North Korea's Lazarus hacking group allegedly has turned back to an old service in order to launder $23 million stolen during an attack in November.
Investigators at blockchain research company Elliptic said on Friday that in the last day they had seen the funds - part of the $112.5 million stolen from the HTX cryptocurrency exchange in November - laundered through the Tornado Cash mixing service.
The use of Tornado Cash stood out to Elliptic because the service was sanctioned by U.S. authorities in August 2022, prompting Lazarus actors to turn to another mixing service called Sinbad.io.
Elliptic said it has been tracking the $112.5 million stolen from HTX since the exchange attributed the incident to Lazarus.
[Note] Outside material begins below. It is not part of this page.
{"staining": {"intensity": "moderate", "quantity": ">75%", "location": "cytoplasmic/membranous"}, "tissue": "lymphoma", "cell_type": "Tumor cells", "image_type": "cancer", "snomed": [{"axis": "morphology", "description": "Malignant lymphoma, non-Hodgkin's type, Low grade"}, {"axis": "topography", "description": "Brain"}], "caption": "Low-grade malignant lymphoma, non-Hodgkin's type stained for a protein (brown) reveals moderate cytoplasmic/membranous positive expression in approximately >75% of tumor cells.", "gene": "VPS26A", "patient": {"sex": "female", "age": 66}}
The funds were held without movement until March 13, when Elliptic saw some go through Tornado Cash.
Other blockchain security companies confirmed they also saw the funds move across the blockchain.
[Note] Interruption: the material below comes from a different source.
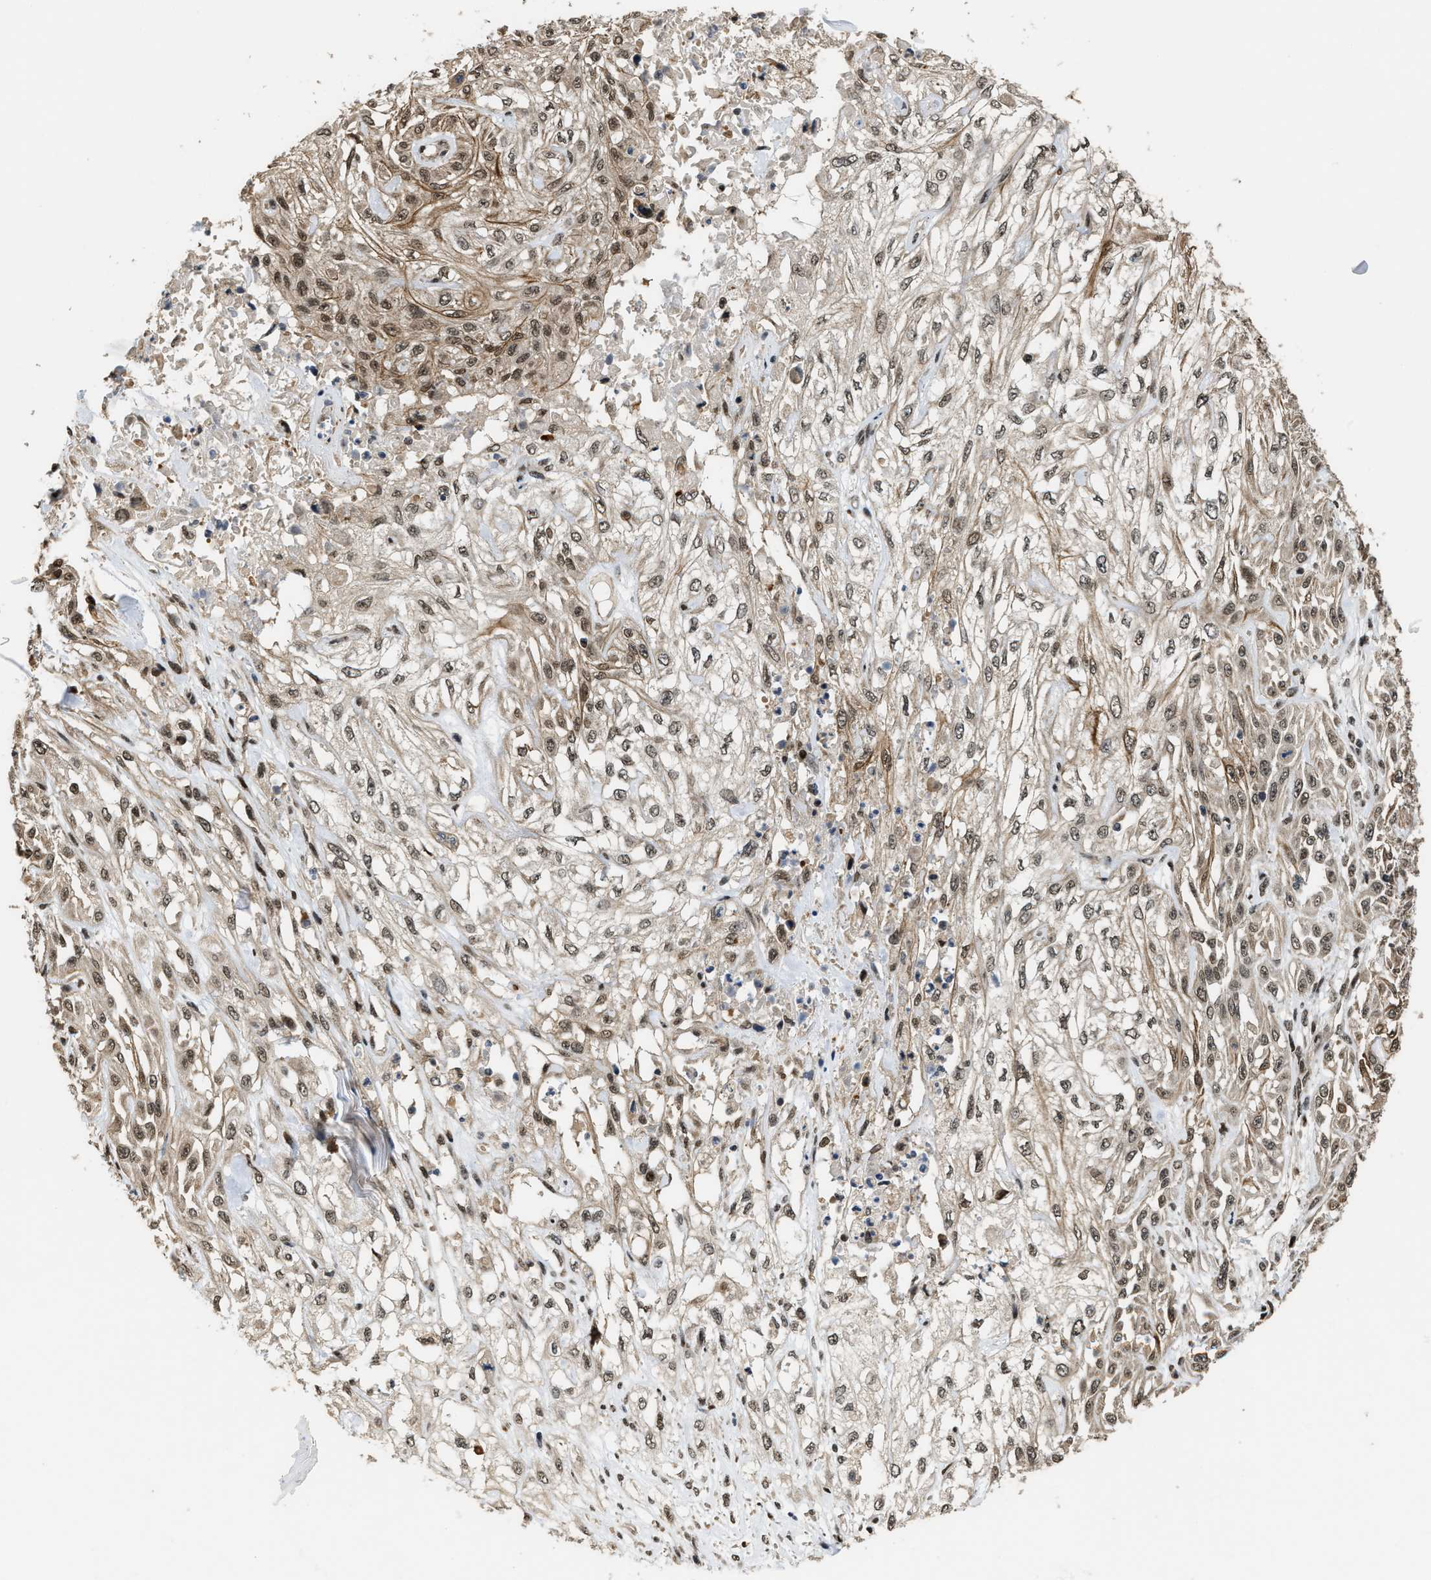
{"staining": {"intensity": "weak", "quantity": ">75%", "location": "nuclear"}, "tissue": "skin cancer", "cell_type": "Tumor cells", "image_type": "cancer", "snomed": [{"axis": "morphology", "description": "Squamous cell carcinoma, NOS"}, {"axis": "morphology", "description": "Squamous cell carcinoma, metastatic, NOS"}, {"axis": "topography", "description": "Skin"}, {"axis": "topography", "description": "Lymph node"}], "caption": "A micrograph showing weak nuclear positivity in approximately >75% of tumor cells in skin cancer, as visualized by brown immunohistochemical staining.", "gene": "SERTAD2", "patient": {"sex": "male", "age": 75}}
North Korean hackers have to use services like Tornado Cash and Sinbad.io in order to obfuscate the source of their stolen funds and cash out what they take during the numerous crypto hacks launched over the last three years.
The proceeds help the regime dodge international sanctions related to its weapons programs, according to the U.S. government.
According to the Treasury Department, North Korean hackers used Sinbad and its predecessor Blender.io to launder a chunk of the $100 million stolen on June 3 from customers of Atomic Wallet, as well as significant portions of the more than $620 million stolen from Axie Infinity and the $100 million taken from Horizon Bridge - two of the largest crypto thefts on record.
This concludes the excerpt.